Dalam ajaran Islam, pernikahan bukan hanya sekadar hubungan antara dua individu, tetapi juga bagian dari ibadah dan jalan menjaga akidah. Karena itu, syariat Islam memberikan aturan tegas mengenai siapa yang boleh dinikahi, termasuk larangan menikah dengan pasangan beda agama—terutama jika perempuan Muslim menikah dengan laki-laki non-Muslim.
Dasar Hukum dalam Islam
Larangan ini ditegaskan dalam berbagai sumber, baik dari Al-Qur’an, hadis Nabi, maupun ijma’ (konsensus) ulama. Dalam Kompilasi Hukum Islam (KHI) yang menjadi pedoman hukum pernikahan umat Islam di Indonesia, disebutkan secara eksplisit:
Pasal 44: “Seorang wanita Islam dilarang melangsungkan perkawinan dengan seorang pria yang tidak beragama Islam.”
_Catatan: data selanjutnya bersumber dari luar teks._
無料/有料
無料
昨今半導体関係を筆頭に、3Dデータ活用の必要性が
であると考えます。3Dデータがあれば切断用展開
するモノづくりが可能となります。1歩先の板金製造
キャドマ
Larangan ini bersifat mutlak dan telah menjadi kesepakatan para ulama (ijma’). Dalam konteks ini, jika laki-lakinya non-Muslim, maka pernikahan tersebut dihukumi haram secara syar’i.
Dalil Al-Qur’an
Salah satu ayat yang menjadi dasar pelarangan ini adalah firman Allah dalam QS Al-Mumtahanah ayat 10:
“…Jika kamu telah mengetahui bahwa mereka (perempuan-perempuan hijrah itu) beriman, maka janganlah kamu kembalikan mereka kepada orang-orang kafir. Mereka tidak halal bagi orang kafir itu dan orang kafir itu tidak halal pula bagi mereka…”
Ayat ini menunjukkan bahwa hubungan pernikahan antara wanita Muslimah dan pria non-Muslim tidak sah dalam pandangan syariat. Allah menyatakan bahwa keduanya tidak halal satu sama lain.
Penafsiran Para Ulama
Ulama tafsir klasik seperti Imam Al-Qurthubi menegaskan bahwa ayat ini menunjukkan keharaman total wanita Muslim dinikahkan kepada laki-laki non-Muslim. Demikian pula sebaliknya, laki-laki Muslim juga dilarang menikahi wanita musyrik.
Contoh nyata dari sejarah Islam juga memperkuat larangan ini. Sayyidah Zainab, putri Rasulullah SAW, pernah menikah dengan Abu Al-Ash, yang saat itu masih kafir. Namun setelah turunnya ayat larangan pernikahan beda agama, Rasulullah memisahkan mereka. Mereka baru menikah kembali setelah Abu Al-Ash memeluk Islam, dan dilakukan akad ulang.
Hadis yang mengisahkan hal ini di antaranya diriwayatkan oleh At-Tirmidzi, Ibnu Majah, dan Abu Daud, yang menunjukkan bahwa status pernikahan sebelumnya batal setelah perbedaan keyakinan.
Konsensus Ulama
Imam Ibnu Qudamah dalam Al-Mughni menyebutkan bahwa keharaman ini merupakan ijma’ ulama. Tidak ada perbedaan pendapat di kalangan ahli fikih bahwa wanita Muslimah haram menikah dengan pria non-Muslim, apapun agamanya.
Bahkan dalam Tafsir Kementerian Agama RI, dijelaskan bahwa jika seorang istri masuk Islam, maka secara otomatis pernikahannya dengan suami yang masih kafir dianggap telah batal secara hukum agama. Ia pun haram kembali padanya selama si suami belum memeluk Islam.
Kesimpulan
Islam melarang pernikahan beda agama sebagai bentuk perlindungan terhadap akidah dan harmoni rumah tangga dalam bingkai keimanan yang sama. Larangan ini bukan hanya norma sosial atau budaya, tapi merupakan hukum syariat yang memiliki dasar kuat dari Al-Qur’an, hadis, serta ijma’ para ulama.
Jika ada yang ingin melangsungkan pernikahan, Islam sangat menganjurkan agar pasangan memiliki satu keimanan, agar pernikahan tidak hanya sah secara legal, tetapi juga bernilai ibadah dan membawa keberkahan.